Garrick Beck, a Santa Fe business owner and public-information volunteer for the Rainbows, said the citations were an excuse for the officers to search Rainbow family vehicles and "harass them." The Rainbow family has no official spokesperson or leader. Instead, it manages its gatherings through volunteers.

Beck said it was unfair to require the Rainbow gatherers to drive 240 miles round-trip for the hearing when they could have simply paid the fines by mail.

An estimated 1,500 people were already camped in the Parque Venado east of Cuba by Monday afternoon, with more arriving daily. Between 10,000 and 12,000 people are expected for the main Rainbow Family gathering July 1-7.

Beck said the tickets were handed out by a "rogue" group of Forest Service law-enforcement officers. According to some gatherers, he said, "this comes as a slap in the face after several months of successful cooperation between (Rainbow) volunteers and Forest Service resource officials to assure a safe and legal event."

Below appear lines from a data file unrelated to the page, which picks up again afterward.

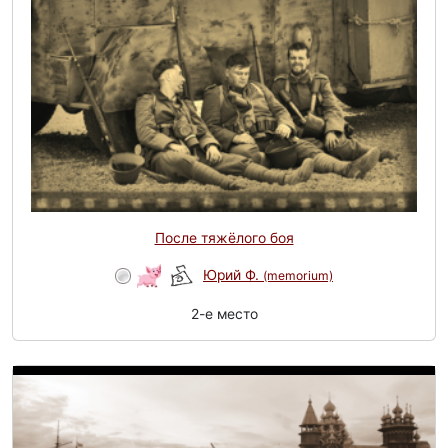
После тяжёлого боя
Юрий Ф.
(memorium)
2-e место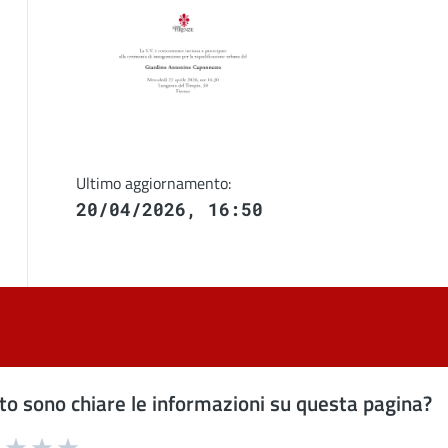
Image
Ultimo aggiornamento:
20/04/2026, 16:50
o sono chiare le informazioni su questa pagina?
uta 1 stelle su 5
Valuta 2 stelle su 5
Valuta 3 stelle su 5
Valuta 4 stelle su 5
Valuta 5 stelle su 5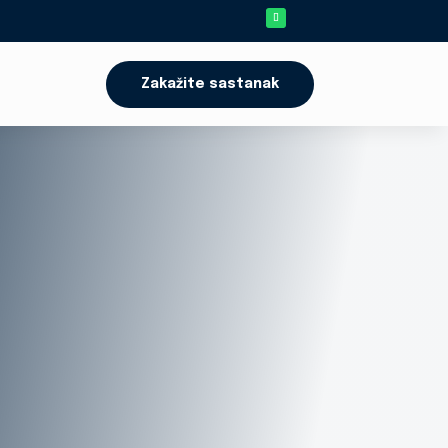
Zakažite sastanak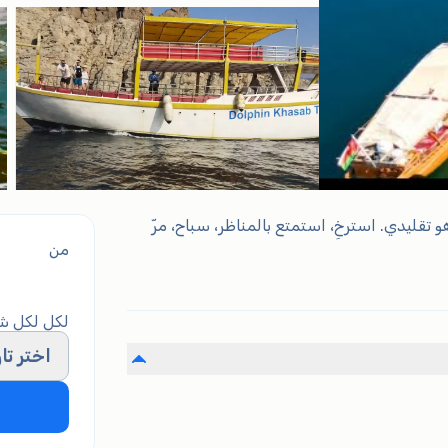
تقليدي. استرخِ، استمتع بالمناظر، سباح، مرّ
من
لكل لكل 
اختر تار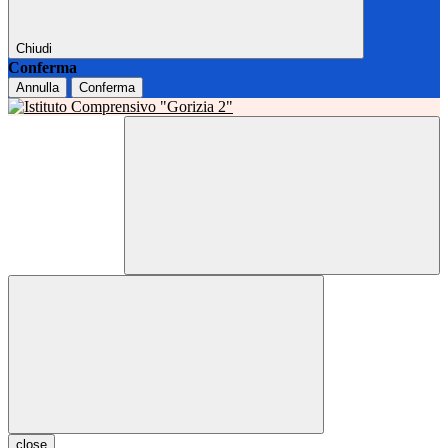
Chiudi
Conferma
Annulla
Conferma
close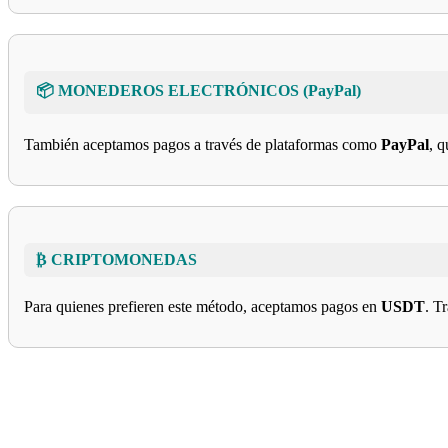
📦 MONEDEROS ELECTRÓNICOS (PayPal)
También aceptamos pagos a través de plataformas como
PayPal
, q
₿ CRIPTOMONEDAS
Para quienes prefieren este método, aceptamos pagos en
USDT
. T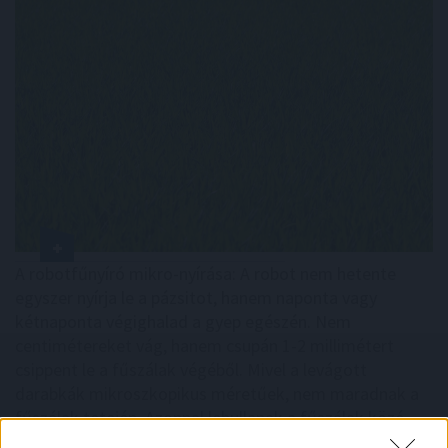
A robotfűnyíró mikro-nyírása: A robot nem hetente
egyszer nyírja le a pázsitot, hanem naponta vagy
kétnaponta végighalad a gyep egészén. Nem
centimétereket vág, hanem csupán 1-2 millimétert
csippent le a fűszálak végéből. Mivel a levágott
darabkák mikroszkopikus méretűek, nem maradnak a
fűszálak tetején. Azonnal lehullanak a fűszálak közé,
közvetlenül a talaj felszínére. Mivel szinte teljes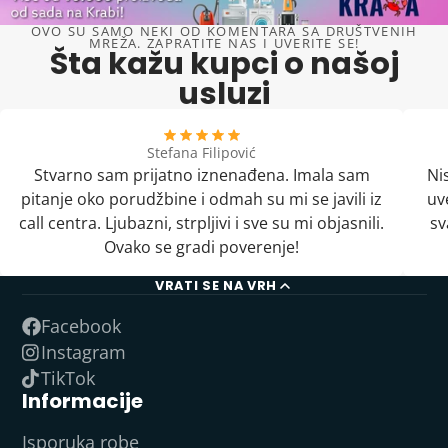
OVO SU SAMO NEKI OD KOMENTARA SA DRUŠTVENIH
MREŽA. ZAPRATITE NAS I UVERITE SE!
Šta kažu kupci o našoj
usluzi
Stefana Filipović
Stvarno sam prijatno iznenađena. Imala sam
Ni
pitanje oko porudžbine i odmah su mi se javili iz
uv
call centra. Ljubazni, strpljivi i sve su mi objasnili.
sv
Ovako se gradi poverenje!
VRATI SE NA VRH
Facebook
Instagram
TikTok
Informacije
Isporuka robe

But Lujan said Beck's take on what happened doesn't match what he's seen and heard from the campers at the gathering. Lujan noted an interagency "incident command team" is enforcing federal rules and regulations at the gathering with cooperation from Rainbow security volunteers. "They're policing themselves," Lujan said.

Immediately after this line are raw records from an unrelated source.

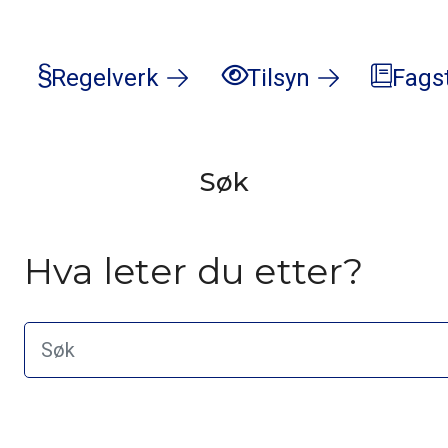
Regelverk
Tilsyn
Fags
Søk
Hva leter du etter?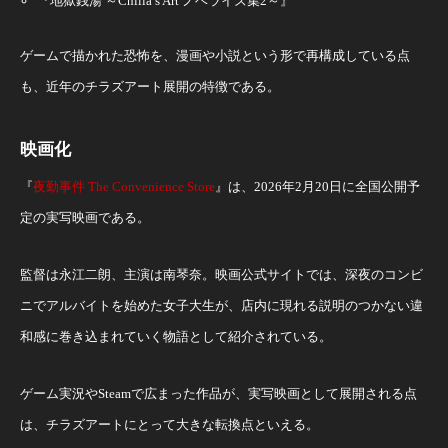
『地獄銭湯 ～Chilla’s Art ノベライズ集2～』
ゲームで描かれた恐怖を、漫画や小説という形で再構成している点
も、近年のチラズアート展開の特徴である。
映画化
『
夜勤事件 The Convenience Store
』は、2026年2月20日に全国公開予
定の実写映画である。
監督は永江二朗、主演は南琴奈。映画公式サイトでは、深夜のコンビ
ニでアルバイトを始めた女子大生が、店内に現れる説明のつかない違
和感に巻き込まれていく物語として紹介されている。
ゲーム実況やSteamで広まった作品が、実写映画として展開される点
は、チラズアートにとって大きな転換点といえる。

McCall was among several attorneys who offered to represent, free of charge, members of the Rainbow Family and other people cited near the gathering. He has attended Rainbow gatherings several times in the last 20 years and wrote his master's thesis in anthropology about the Rainbow Family and alternative communities in Northern New Mexico. "The vast majority are wonderful, kind people, kind of like hoboes of the 1930s," McCall said.

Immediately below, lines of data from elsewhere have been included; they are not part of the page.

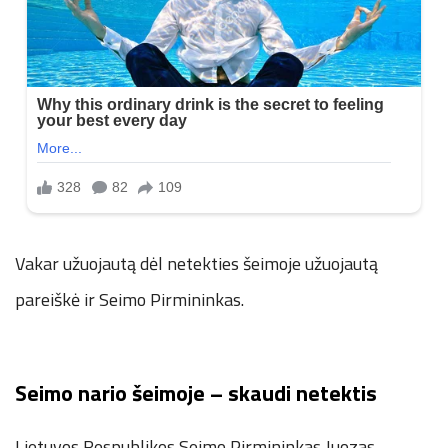
Vakar užuojautą dėl netekties šeimoje užuojautą
pareiškė ir Seimo Pirmininkas.
Seimo nario šeimoje – skaudi netektis
Lietuvos Respublikos Seimo Pirmininkas Juozas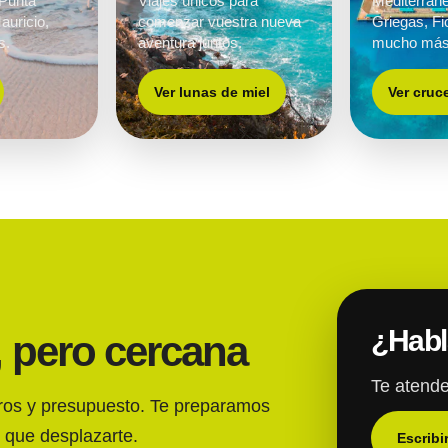
 Punta
Viajes únicos para
Mediterráne
auricio,
comenzar vuestra nueva
Griegas, Fi
s.
aventura juntos.
mucho más
Ver lunas de miel
Ver cruc
¿Hab
, pero cercana
Te atende
eros y presupuesto. Te preparamos
 que desplazarte.
Escribi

But the gatherers who roam the nation's roads can have problems when they are busted for an infraction. "One of the issues is that every year they have a gathering, they have almost no legal representation. A lot of them live on the road. They don't qualify for a federal public defender," McCall said.

He said a fresh batch of cases from the Rainbow gathering will be heard in federal Magistrate Court next Monday.

Beck was among the original group of people at the first Rainbow gathering in 1972. Thousands of people come together on public lands each year during the event to pray for world peace and harmony, according to Beck and unofficial Web sites about the Rainbow Family. The gatherings attract a variety of people from various backgrounds and ages. "Some people at the camps are street families and some are people who have made millions of dollars," Beck said.

The lack of structure and official representatives has put the group crosswise with the Forest Service in the past, such as who would negotiate a special-use permit for the gatherings on their behalf.

Beck said from his perspective, his fellow Rainbows are trying to prove a volunteer community can work. "That is the idealistic question," Beck said. "Can a group of people come together, feed their children and manage their hygiene without having any kind of hierarchy? The Rainbow Family thinks it can."

When something needs to be done at the camps, like chopping firewood or building a water system, someone asks for volunteers. "No one does it because they have to, and no one is getting paid," Beck said. "At camps, you will see teens chopping wood, cleaning dishes, helping older folks carry packs without being asked. Why? Because we're teaching them community values, and America needs that."